1. Field of the Invention
The present invention relates to a method to combining a quantum authentication procedure with quantum key distribution protocol, and more particularly, to a user-authentication method for being suitable for a photon transmission based BB84 protocol and guaranteeing the unconditional security of the BB84 protocol.
2. Description of the Related Art
C. H. Bennett and G. Brassard devised BB84 quantum key distribution (hereinafter, referred to as QKD) protocol in 1984, and the quantum cryptography field has rapidly developed in the past 20 years. A core of a QKD protocol generates and shares a secret key for cryptography communication via a published communication channel by two users that are far away from each other and establishes the unconditional security for the shared secret key.
The existing cryptography system implements a secure key distribution protocol by using an asymmetrical key cryptography system but the security of the existing cryptography system has a limitation in securing only computational security due to mathematical complexity.
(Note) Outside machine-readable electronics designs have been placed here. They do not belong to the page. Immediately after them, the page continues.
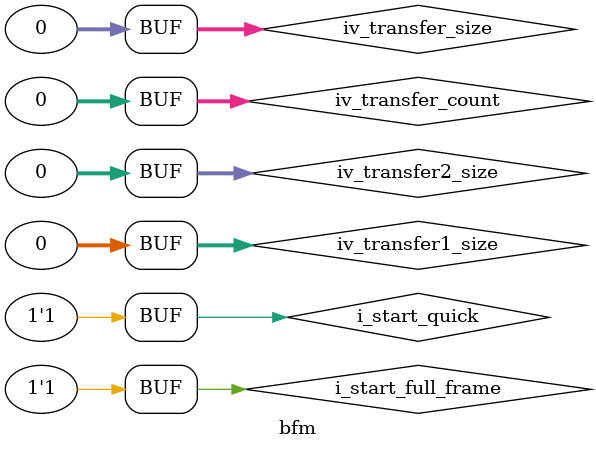
<source format=v>
`timescale 1ns/1ps
module bfm # (
	parameter		DATA_WIDTH			= 32		,	//Êý¾Ý¿í¶È
	parameter		PTR_WIDTH			= 2			,	//¶ÁÐ´Ö¸ÕëµÄÎ»¿í£¬1-×î´ó2Ö¡ 2-×î´ó4Ö¡ 3-×î´ó8Ö¡ 4-×î´ó16Ö¡ 5-×î´ó32Ö¡
	parameter		FRAME_SIZE_WIDTH	= 25			//Ò»Ö¡´óÐ¡Î»¿í£¬µ±DDR3ÊÇ1GbitÊ±£¬×î´óÈÝÁ¿ÊÇ128Mbyte£¬µ±mcb p3 ¿ÚÎ»¿íÊÇ32Ê±£¬25Î»¿íµÄsize¼ÆÊýÆ÷¾Í×ã¹»ÁË
	)
	();

	//	ref signals
	//	-------------------------------------------------------------------------------------
	//	¿ÉÓÃÐÅºÅ
	//	-------------------------------------------------------------------------------------
	reg		[PTR_WIDTH-1:0]				iv_frame_depth			;
	reg									i_start_full_frame		= 1'b1;
	reg									i_start_quick			= 1'b1;
	wire	[FRAME_SIZE_WIDTH-1:0]		iv_frame_size			;
	reg		[31:0]						iv_transfer_count		= 32'b0;
	reg		[31:0]						iv_transfer_size		= 32'b0;
	reg		[31:0]						iv_transfer1_size		= 32'b0;
	reg		[31:0]						iv_transfer2_size		= 32'b0;



	//	ref ARCHITECTURE

	//  ===============================================================================================
	//	ref ***Ö¡´æ task***
	//  ===============================================================================================
	task frame_depth;
		input	[PTR_WIDTH-1:0]		iv_frame_depth_input;
		begin
			#1
			iv_frame_depth	= iv_frame_depth_input;
		end
	endtask

	//	-------------------------------------------------------------------------------------
	//	Ö¡´æ´óÐ¡
	//	-------------------------------------------------------------------------------------
	assign	iv_frame_size		= (driver_mt9p031.bfm_mt9p031.iv_line_active_pix_num * driver_mt9p031.bfm_mt9p031.iv_line_active_num);

	//	-------------------------------------------------------------------------------------
	//	start_ff
	//	-------------------------------------------------------------------------------------
	task start_ff_high;
		begin
			#1
			i_start_full_frame	= 1'b1;
		end
	endtask
	
	task start_ff_low;
		begin
			#1
			i_start_full_frame	= 1'b1;
		end
	endtask

	//	-------------------------------------------------------------------------------------
	//	start_qk
	//	-------------------------------------------------------------------------------------
	task start_qk_high;
		begin
			#1
			i_start_quick	= 1'b1;
		end
	endtask
	
	task start_qk_low;
		begin
			#1
			i_start_quick	= 1'b1;
		end
	endtask

	//	-------------------------------------------------------------------------------------
	//	si info
	//	-------------------------------------------------------------------------------------
	task si_info;
		begin
			#1
			iv_transfer_size	= 32'h100000;
			#1
			iv_transfer_count	= iv_frame_size/iv_transfer_size;
			#1
			iv_transfer1_size	= (((iv_frame_size-iv_transfer_size*iv_transfer_count)/32'h400)*32'h400);
			#1
			if((iv_frame_size-iv_transfer_size*iv_transfer_count-iv_transfer1_size)!=0) begin
				iv_transfer2_size	= 32'h400;
			end
			else begin
				iv_transfer2_size	= 32'h0;
			end
		end
	endtask




endmodule

</source>
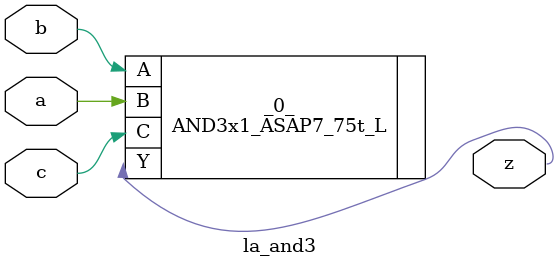
<source format=v>

/* Generated by Yosys 0.37 (git sha1 a5c7f69ed, clang 14.0.0-1ubuntu1.1 -fPIC -Os) */

module la_and3(a, b, c, z);
  input a;
  wire a;
  input b;
  wire b;
  input c;
  wire c;
  output z;
  wire z;
  AND3x1_ASAP7_75t_L _0_ (
    .A(b),
    .B(a),
    .C(c),
    .Y(z)
  );
endmodule

</source>
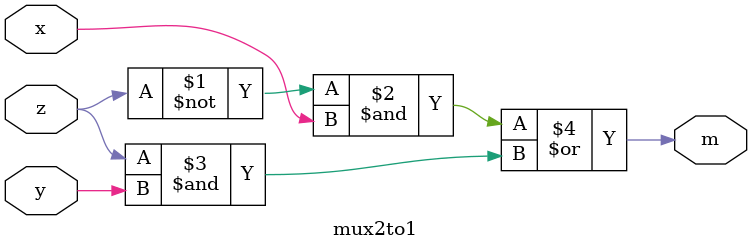
<source format=v>
module ripple_carry_adder(SW, LEDR);
    input [8:0] SW;
    output [4:0] LEDR;

    rc_adder a0(
        .A(SW[7:4]),
        .B(SW[3:0]),
        .cin(SW[8:8]),
        .S(LEDR[3:0]),
        .cout(LEDR[4:4])
        );

endmodule

module rc_adder(A, B, cin, S, cout);
    input [3:0] A;
    input [3:0] B;
    input cin;
    output [3:0] S;
    output cout;
    wire [2:0] carry;

    full_adder u0(
        .cin(cin),
        .a(A[0]),
        .b(B[0]),
        .s(S[0]),
        .cout(carry[0])
        );

    full_adder u1(
        .cin(carry[0]),
        .a(A[1]),
        .b(B[1]),
        .s(S[1]),
        .cout(carry[1])
        );

    full_adder u2(
        .cin(carry[1]),
        .a(A[2]),
        .b(B[2]),
        .s(S[2]),
        .cout(carry[2])
        );

    full_adder u4(
        .cin(carry[2]),
        .a(A[3]),
        .b(B[3]),
        .s(S[3]),
        .cout(cout)
        );
endmodule

module full_adder(cin, a, b, s, cout);
    input cin;
    input a;
    input b;
    output s;
    output cout;
    wire w;

    assign s = cin ^ a ^ b;
    assign w = a ^ b;

    mux2to1 u1(
        .x(b),
        .y(cin),
        .z(w),
        .m(cout)
        );
endmodule

module mux2to1(x, y, z, m);
    input x;
    input y;
    input z;
    output m;

    assign m = (~z & x) | (z & y);
endmodule

</source>
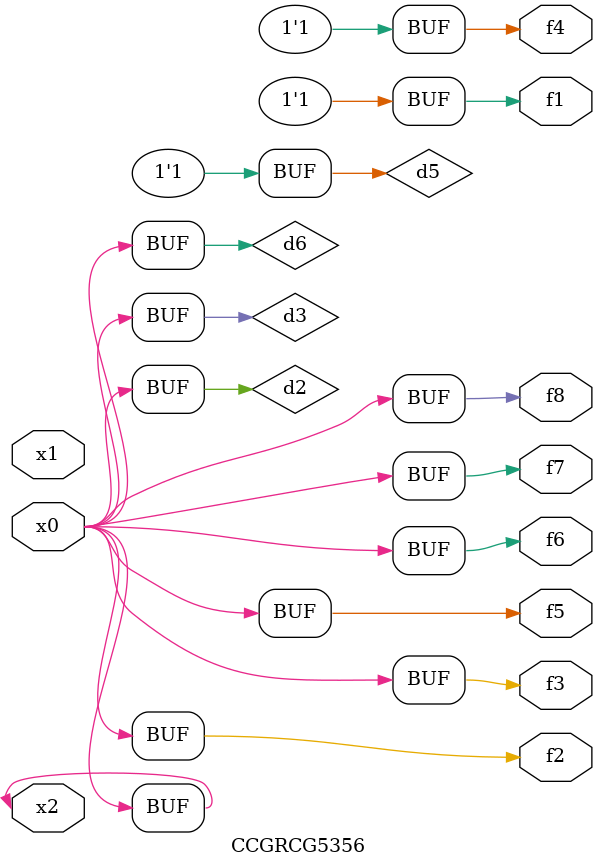
<source format=v>
module CCGRCG5356(
	input x0, x1, x2,
	output f1, f2, f3, f4, f5, f6, f7, f8
);

	wire d1, d2, d3, d4, d5, d6;

	xnor (d1, x2);
	buf (d2, x0, x2);
	and (d3, x0);
	xnor (d4, x1, x2);
	nand (d5, d1, d3);
	buf (d6, d2, d3);
	assign f1 = d5;
	assign f2 = d6;
	assign f3 = d6;
	assign f4 = d5;
	assign f5 = d6;
	assign f6 = d6;
	assign f7 = d6;
	assign f8 = d6;
endmodule

</source>
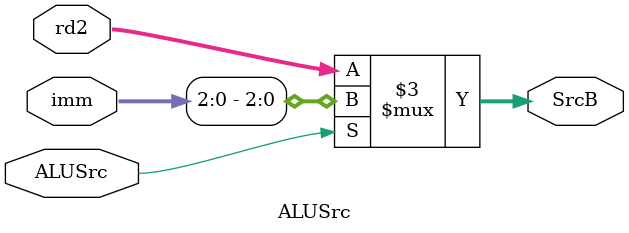
<source format=sv>
module ALUSrc(
  input wire [2:0] rd2,    // rd2 deðeri
  input wire [5:0] imm,    // imm(5:0)
  input ALUSrc, // MUX seçim sinyali (1: imm, 0: rd2)
  output reg [2:0] SrcB   // MUX çýkýþý
);

  // 2x1 MUX
  always_comb begin
    if (ALUSrc)
      SrcB <= imm;
    else
      SrcB <= rd2;
  end

endmodule
</source>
P. Shor published a specialized quantum algorithm that can solve prime factorization in polynomial time by using quantum fourier transformation, which verifies that the most widely used RSA cryptography system is theoretically not safe. The serial results highlighted the importance of the quantum cryptography. In particular, the fact that the QKD protocol can share the secret key while still providing unconditional security at 140 km or more via a free space and an optical fiber has been theoretically and experimentally verified. Further, the practical examples of the QKD protocol used for various applications such as electronic voting, commercial transaction between banks, military secret communication, etc., have been reported.
However, the main problem of the QKD protocol is that it cannot prevent the man-in-the-middle attack, especially when the authentication procedure for confirming the identity of the user participating in the key distribution protocol is not coupled with the QKD protocol. In this case, the attacker makes it possible to share a secret key with the rightful users, thereby concealing his/her identity from rightful users. The rightful users think that the secret key is shared with another rightful user and uses the secret key in the cipher text. Therefore, the attacker decrypts all communications transmitted between the rightful users hereinafter.
The quantum authentication scheme known up to now is largely classified into two schemes according to a kind of secret key that is previously shared by the users. One scheme previously shares a quantum entangled state and then, is used as a safe quantum channel itself. The other scheme uses a previously shared bit string as an authentication key to authenticate the user, similar to the existing cryptography. The assumption that the quantum entangled state is shared means that it does not allow the communication channels between the users to be interrupted from the entire external environment. Actually, since the communication channel is the intangible channel, there is no need to consider the possibility vulnerable to attack from the outside. However, this scheme necessarily demands that the quantum memory is capable of preserving the quantum entangled state for a long time and the quantum computation for error correction, but the possibility to actually implement the above will not happen in near future.
As a result, the photon transmission-based quantum authentication scheme is considered to be more practical. In this scheme, when the key is repeatedly used, it is difficult to maintain the security consecutively. Therefore, a scheme generally implemented is one that continuously replaces the secret key through QKD protocol. In this case, the method capable of organically coupling the user authentication scheme with the QKD protocol should be considered.
The current commercialized QKD protocol uses the existing authentication scheme and the security depends on the symmetrical key exchange by QKD protocol and the universality of hash functions. However, the length key string for authentication is entirely determined by the amount of transmitted classical messages. Therefore, it is important to reduce the length of required key string, because the amount of key generated by QKD protocol is very limited at a long distance.